### Activities
(A) From the staining methods paragraph, copy the words starting with "The antibody‐based procedures" and going on through "listed in Table 1.".
(B) According to the staining methods paragraph, under what temperature and for how long were the slices incubated in the TUNEL reaction mixture?
(C) Say whether each statement agrees with the staining methods paragraph. Answer yes or no, and quote the deciding words.
(i) For IHC staining, the slices were incubated with primary antibodies overnight.
(ii) Blue-stained cells were regarded as TUNEL-positive cells.
(iii) The images were captured with a microscope made by Leica.

### Provided passage
—————

The antibody‐based procedures used in this study comply with the recommendations made by the British Journal of Pharmacology (Alexander et al., 2018). For immunohistochemistry (IHC) staining, the slices were dewaxed and rehydrated, and after an antigen retrieval process and blocking, they were incubated with primary antibodies overnight. For the terminal deoxynucleotidyl transferase dUTP nick end labelling (TUNEL) assay, the slices were treated ccording to the instruction and then incubated in the TUNEL reaction mixture at room temperature for 1 h. The brown‐stained cells were regarded as TUNEL‐positive cells. All of the images were captured by an optical microscope (DM6B, Leica, Hamburg, Germany). The primary antibodies used were listed in Table 1.

—————

### Information
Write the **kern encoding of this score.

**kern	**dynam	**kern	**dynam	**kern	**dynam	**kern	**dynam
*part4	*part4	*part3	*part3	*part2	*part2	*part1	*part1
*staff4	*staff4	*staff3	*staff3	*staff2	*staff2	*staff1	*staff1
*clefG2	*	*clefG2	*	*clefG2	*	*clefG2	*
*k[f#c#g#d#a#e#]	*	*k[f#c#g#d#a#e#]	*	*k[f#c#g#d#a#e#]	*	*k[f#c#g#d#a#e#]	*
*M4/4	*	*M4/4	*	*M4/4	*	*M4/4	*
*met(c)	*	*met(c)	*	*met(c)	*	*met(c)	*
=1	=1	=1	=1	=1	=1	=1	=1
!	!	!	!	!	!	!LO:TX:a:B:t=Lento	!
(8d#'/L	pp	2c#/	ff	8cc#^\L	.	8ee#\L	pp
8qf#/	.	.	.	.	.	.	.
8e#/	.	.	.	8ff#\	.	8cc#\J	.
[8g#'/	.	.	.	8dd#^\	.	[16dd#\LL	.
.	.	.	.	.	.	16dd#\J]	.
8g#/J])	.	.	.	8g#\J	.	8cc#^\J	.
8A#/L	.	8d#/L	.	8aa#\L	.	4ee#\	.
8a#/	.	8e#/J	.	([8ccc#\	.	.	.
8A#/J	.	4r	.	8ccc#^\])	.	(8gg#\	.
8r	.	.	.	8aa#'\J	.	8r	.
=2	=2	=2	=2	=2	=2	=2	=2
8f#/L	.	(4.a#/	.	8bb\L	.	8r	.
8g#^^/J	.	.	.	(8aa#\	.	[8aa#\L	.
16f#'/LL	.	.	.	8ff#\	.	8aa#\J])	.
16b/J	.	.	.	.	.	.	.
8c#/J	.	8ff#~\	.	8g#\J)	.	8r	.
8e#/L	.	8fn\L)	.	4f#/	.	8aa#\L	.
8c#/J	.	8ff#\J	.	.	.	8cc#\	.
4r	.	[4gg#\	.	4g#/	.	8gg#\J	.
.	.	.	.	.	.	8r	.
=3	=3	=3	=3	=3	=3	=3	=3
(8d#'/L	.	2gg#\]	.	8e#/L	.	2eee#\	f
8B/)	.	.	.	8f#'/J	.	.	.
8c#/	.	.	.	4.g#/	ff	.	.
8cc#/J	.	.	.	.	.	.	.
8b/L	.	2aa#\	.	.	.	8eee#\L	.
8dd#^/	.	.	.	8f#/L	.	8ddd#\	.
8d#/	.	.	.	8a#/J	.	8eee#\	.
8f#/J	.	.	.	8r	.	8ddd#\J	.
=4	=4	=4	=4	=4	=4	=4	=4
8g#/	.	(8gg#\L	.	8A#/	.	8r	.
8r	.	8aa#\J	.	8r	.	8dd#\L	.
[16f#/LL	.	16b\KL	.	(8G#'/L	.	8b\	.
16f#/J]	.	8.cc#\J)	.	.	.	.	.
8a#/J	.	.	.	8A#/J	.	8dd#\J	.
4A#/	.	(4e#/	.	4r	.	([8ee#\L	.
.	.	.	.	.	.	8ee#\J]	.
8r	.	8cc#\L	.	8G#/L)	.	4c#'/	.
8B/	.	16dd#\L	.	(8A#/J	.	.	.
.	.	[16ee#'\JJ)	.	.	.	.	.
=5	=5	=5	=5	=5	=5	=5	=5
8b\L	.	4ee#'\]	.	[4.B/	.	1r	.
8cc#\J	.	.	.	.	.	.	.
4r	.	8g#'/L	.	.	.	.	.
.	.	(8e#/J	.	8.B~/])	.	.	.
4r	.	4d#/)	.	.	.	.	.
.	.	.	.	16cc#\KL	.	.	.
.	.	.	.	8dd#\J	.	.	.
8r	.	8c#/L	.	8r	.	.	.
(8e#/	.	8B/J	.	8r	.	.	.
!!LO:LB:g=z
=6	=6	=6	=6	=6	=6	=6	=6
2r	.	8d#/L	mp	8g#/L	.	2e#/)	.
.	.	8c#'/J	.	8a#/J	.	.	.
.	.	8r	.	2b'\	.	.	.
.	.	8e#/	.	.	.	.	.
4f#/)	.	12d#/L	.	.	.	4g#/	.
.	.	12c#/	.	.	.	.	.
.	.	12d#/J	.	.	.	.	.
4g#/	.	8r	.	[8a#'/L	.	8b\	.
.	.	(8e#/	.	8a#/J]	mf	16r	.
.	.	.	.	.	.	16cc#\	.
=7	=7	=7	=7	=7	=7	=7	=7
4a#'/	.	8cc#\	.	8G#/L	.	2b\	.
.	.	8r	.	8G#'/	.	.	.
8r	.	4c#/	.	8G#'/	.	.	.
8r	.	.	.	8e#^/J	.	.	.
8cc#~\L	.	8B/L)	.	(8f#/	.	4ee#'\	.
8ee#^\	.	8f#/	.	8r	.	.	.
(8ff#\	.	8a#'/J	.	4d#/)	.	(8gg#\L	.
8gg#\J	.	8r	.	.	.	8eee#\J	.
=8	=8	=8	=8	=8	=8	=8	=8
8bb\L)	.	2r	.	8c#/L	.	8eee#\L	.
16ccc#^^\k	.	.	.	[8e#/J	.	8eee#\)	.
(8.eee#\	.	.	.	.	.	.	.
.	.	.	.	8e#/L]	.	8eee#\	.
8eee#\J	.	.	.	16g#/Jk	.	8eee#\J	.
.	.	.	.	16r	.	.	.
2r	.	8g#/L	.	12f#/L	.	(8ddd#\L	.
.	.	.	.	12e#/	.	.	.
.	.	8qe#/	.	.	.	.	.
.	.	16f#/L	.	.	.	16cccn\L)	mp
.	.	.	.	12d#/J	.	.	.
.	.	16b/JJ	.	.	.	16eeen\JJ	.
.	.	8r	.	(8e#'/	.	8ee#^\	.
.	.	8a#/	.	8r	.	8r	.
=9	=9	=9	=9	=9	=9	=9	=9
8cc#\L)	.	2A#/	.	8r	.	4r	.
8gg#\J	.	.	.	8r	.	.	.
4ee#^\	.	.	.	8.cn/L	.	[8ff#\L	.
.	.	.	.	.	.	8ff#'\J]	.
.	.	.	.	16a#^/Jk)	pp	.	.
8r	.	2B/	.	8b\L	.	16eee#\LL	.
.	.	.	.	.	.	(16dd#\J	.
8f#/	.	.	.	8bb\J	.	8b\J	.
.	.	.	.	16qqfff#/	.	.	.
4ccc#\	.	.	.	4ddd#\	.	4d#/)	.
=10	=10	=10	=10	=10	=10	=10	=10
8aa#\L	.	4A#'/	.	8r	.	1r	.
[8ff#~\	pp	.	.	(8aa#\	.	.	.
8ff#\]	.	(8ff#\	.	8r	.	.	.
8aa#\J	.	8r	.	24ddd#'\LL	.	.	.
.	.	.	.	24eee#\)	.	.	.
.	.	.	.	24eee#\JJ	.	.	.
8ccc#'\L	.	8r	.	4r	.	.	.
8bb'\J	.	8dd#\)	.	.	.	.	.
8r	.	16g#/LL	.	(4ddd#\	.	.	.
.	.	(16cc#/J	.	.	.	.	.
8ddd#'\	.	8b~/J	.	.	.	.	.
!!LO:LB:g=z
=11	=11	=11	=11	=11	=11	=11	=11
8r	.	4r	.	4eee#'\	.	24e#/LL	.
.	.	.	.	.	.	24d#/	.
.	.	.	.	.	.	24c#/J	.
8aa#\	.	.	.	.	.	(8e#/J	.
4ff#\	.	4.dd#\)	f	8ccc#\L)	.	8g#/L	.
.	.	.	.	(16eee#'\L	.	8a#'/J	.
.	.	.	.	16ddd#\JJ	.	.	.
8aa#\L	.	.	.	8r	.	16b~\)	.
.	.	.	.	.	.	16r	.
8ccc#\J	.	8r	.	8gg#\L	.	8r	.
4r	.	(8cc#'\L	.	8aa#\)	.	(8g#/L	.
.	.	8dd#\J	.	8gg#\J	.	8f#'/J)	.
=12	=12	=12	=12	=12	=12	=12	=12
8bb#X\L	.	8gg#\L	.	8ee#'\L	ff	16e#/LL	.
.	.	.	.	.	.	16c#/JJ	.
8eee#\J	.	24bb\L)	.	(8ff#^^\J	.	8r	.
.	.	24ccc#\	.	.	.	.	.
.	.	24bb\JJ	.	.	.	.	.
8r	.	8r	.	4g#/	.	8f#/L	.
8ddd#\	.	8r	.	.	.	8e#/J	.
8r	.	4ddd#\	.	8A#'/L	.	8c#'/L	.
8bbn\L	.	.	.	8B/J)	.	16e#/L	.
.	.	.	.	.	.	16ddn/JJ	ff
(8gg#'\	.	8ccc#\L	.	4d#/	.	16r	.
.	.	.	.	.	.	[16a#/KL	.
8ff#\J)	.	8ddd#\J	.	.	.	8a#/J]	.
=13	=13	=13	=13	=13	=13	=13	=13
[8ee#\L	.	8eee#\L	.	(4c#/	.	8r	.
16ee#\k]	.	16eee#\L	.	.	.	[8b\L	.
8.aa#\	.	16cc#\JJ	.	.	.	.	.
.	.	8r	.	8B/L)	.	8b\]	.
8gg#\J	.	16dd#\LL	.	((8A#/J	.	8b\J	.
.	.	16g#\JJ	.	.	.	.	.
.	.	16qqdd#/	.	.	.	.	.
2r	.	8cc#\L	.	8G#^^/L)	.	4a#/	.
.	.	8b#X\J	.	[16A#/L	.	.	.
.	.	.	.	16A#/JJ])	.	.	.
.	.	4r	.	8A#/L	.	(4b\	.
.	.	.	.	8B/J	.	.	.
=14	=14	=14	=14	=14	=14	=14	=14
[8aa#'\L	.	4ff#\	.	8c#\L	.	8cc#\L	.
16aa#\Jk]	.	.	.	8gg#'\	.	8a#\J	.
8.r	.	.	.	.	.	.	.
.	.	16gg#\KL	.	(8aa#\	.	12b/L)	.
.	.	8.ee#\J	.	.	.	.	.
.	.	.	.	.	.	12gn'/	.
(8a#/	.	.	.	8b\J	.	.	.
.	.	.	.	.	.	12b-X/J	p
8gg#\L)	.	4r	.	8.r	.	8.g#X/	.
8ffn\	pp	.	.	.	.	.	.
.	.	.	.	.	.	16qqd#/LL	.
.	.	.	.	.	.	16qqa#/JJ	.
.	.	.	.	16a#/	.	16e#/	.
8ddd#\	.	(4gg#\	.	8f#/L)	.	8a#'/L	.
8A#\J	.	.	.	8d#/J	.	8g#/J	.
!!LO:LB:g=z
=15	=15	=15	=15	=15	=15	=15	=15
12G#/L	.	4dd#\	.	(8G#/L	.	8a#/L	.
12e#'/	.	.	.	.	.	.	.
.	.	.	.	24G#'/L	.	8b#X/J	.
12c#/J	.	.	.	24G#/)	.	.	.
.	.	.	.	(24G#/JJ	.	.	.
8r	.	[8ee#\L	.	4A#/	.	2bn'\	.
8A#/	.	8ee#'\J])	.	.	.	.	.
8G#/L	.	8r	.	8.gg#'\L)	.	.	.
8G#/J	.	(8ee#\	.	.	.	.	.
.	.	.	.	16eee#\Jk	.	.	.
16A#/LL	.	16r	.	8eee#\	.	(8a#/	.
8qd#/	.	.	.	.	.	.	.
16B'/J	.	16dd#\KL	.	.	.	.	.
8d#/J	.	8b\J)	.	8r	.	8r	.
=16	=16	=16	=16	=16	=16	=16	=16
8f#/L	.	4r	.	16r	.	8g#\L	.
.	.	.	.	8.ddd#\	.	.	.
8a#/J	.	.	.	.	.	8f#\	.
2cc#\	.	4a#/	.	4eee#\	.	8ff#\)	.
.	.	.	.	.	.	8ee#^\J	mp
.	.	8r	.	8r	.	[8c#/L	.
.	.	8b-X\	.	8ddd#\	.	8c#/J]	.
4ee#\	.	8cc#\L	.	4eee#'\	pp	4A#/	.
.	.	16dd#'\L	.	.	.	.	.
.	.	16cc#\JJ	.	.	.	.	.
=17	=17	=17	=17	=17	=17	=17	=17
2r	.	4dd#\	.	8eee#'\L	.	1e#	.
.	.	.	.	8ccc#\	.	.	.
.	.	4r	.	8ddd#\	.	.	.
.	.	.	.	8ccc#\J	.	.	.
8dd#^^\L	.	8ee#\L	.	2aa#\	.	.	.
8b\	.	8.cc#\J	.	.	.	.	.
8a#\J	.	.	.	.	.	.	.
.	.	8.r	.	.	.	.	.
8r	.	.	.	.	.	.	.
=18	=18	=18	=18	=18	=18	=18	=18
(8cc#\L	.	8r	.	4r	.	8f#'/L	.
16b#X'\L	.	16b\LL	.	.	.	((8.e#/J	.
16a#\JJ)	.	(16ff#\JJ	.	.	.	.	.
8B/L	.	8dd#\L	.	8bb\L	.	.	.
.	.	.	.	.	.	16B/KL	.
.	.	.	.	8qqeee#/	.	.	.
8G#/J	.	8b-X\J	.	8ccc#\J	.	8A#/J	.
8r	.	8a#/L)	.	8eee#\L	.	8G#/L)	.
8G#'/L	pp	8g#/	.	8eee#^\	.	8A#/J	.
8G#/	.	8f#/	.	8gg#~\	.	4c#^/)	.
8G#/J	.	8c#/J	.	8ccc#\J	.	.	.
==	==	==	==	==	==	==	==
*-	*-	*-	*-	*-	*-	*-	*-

—————

### Answers to the problems
(A)
The antibody‐based procedures used in this study comply with the recommendations made by the British Journal of Pharmacology (Alexander et al., 2018). For immunohistochemistry (IHC) staining, the slices were dewaxed and rehydrated, and after an antigen retrieval process and blocking, they were incubated with primary antibodies overnight. For the terminal deoxynucleotidyl transferase dUTP nick end labelling (TUNEL) assay, the slices were treated ccording to the instruction and then incubated in the TUNEL reaction mixture at room temperature for 1 h. The brown‐stained cells were regarded as TUNEL‐positive cells. All of the images were captured by an optical microscope (DM6B, Leica, Hamburg, Germany). The primary antibodies used were listed in Table 1.

(B) At room temperature for 1 h.

(C)
(i) Yes: "they were incubated with primary antibodies overnight"
(ii) No: "The brown‐stained cells were regarded as TUNEL‐positive cells."
(iii) Yes: "All of the images were captured by an optical microscope (DM6B, Leica, Hamburg, Germany)."